▸ **Supplied entries**
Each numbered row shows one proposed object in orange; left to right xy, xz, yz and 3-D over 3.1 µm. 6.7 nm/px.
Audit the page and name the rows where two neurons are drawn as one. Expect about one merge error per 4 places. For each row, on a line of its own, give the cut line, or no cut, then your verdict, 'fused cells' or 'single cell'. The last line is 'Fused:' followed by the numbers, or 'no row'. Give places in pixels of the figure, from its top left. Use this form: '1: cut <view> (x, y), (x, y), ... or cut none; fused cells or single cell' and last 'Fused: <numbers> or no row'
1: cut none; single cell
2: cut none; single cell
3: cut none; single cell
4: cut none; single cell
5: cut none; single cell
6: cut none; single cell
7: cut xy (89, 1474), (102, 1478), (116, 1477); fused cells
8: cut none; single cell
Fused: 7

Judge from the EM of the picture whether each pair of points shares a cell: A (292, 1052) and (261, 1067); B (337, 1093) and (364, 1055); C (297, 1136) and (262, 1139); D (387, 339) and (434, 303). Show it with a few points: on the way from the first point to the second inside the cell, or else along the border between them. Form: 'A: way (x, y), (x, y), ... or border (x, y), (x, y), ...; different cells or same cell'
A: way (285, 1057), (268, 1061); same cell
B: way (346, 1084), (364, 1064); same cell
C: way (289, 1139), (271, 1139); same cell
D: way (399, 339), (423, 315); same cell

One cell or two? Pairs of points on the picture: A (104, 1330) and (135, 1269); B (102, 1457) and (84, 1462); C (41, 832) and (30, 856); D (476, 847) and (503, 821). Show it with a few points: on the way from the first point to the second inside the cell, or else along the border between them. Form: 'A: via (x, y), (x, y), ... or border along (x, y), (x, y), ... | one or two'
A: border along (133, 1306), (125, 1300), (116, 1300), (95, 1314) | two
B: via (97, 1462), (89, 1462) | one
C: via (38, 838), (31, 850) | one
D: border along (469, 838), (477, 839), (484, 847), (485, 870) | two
---
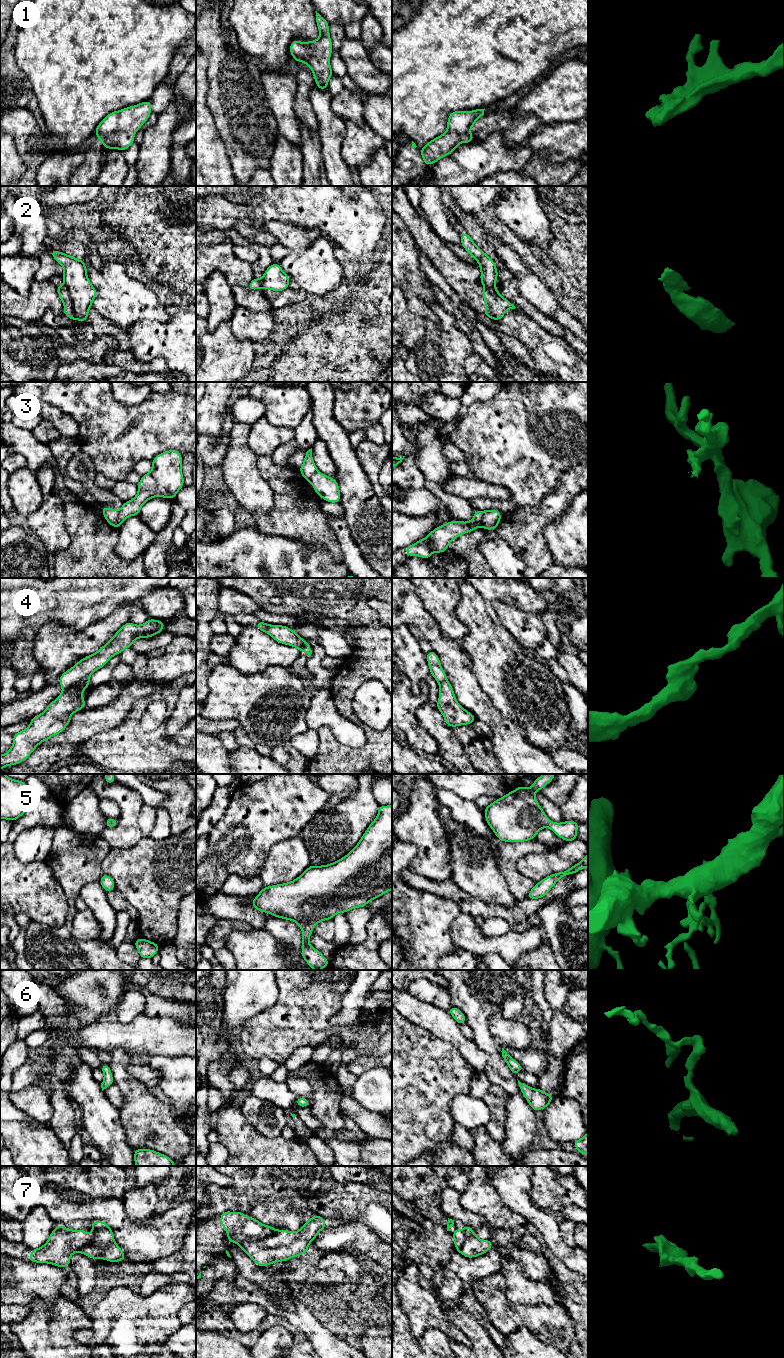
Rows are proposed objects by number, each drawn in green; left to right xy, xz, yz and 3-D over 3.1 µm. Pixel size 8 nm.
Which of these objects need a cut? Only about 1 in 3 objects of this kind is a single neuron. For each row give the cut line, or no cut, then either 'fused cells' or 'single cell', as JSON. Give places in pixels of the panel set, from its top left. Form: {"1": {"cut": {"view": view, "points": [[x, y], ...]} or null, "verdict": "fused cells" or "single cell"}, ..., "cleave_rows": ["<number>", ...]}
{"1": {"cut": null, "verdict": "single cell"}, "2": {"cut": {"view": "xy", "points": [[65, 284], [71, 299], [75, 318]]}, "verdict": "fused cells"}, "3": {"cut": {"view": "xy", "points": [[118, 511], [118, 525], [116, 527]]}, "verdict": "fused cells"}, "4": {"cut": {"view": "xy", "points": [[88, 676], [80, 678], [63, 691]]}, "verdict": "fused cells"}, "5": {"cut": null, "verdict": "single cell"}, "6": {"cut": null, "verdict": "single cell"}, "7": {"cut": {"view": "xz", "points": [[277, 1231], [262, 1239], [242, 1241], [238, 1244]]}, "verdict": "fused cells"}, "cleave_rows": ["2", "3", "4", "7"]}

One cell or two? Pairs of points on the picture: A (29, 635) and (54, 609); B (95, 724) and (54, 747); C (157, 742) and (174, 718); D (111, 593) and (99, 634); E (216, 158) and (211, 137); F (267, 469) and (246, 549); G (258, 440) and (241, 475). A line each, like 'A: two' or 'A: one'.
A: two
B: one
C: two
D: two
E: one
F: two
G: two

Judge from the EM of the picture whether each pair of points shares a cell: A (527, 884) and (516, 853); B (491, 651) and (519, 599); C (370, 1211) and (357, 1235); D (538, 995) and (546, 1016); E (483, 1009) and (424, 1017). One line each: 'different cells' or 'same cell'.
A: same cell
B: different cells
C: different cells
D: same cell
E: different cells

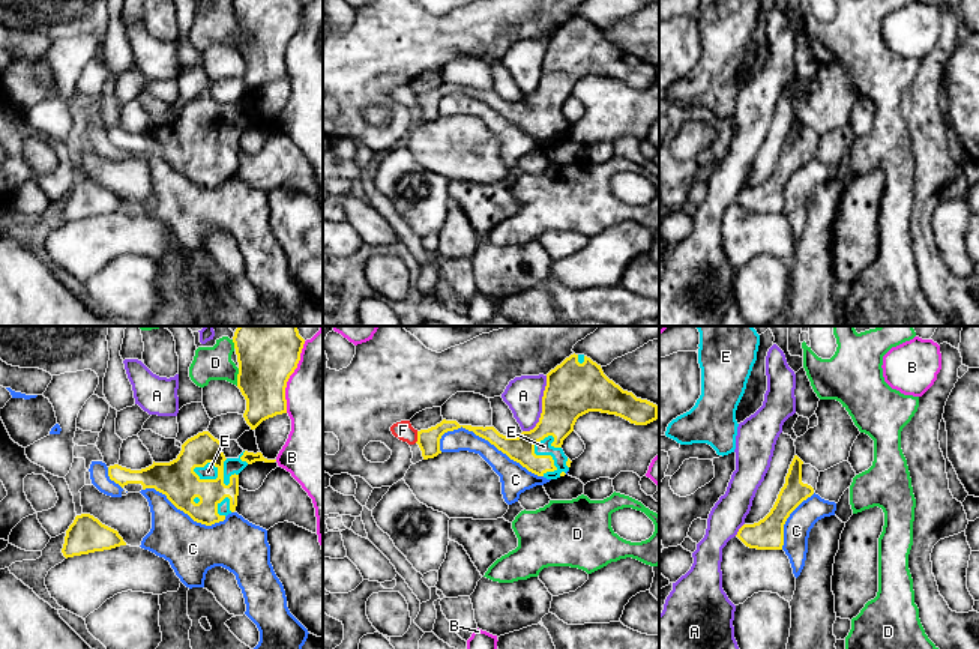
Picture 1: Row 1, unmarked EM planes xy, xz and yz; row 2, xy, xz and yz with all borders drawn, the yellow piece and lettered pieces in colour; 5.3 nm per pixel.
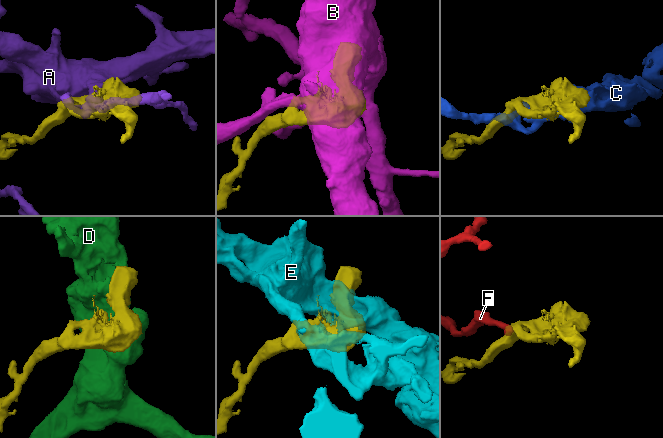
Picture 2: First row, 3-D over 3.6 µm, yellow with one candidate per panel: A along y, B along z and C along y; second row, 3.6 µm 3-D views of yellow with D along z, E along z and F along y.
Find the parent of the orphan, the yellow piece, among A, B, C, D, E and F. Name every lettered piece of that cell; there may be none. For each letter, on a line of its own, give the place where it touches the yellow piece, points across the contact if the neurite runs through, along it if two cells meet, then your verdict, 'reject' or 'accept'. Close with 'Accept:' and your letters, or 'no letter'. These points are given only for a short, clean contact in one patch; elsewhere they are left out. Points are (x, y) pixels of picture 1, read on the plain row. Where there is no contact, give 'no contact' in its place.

▸ **What you should do**
Above are the entries; copy every line among them that contains the word "proposed".

▸ **Written reply**
Each numbered row shows one proposed object in orange; left to right xy, xz, yz and 3-D over 3.1 µm. 6.7 nm/px.
Rows are proposed objects by number, each drawn in green; left to right xy, xz, yz and 3-D over 3.1 µm. Pixel size 8 nm.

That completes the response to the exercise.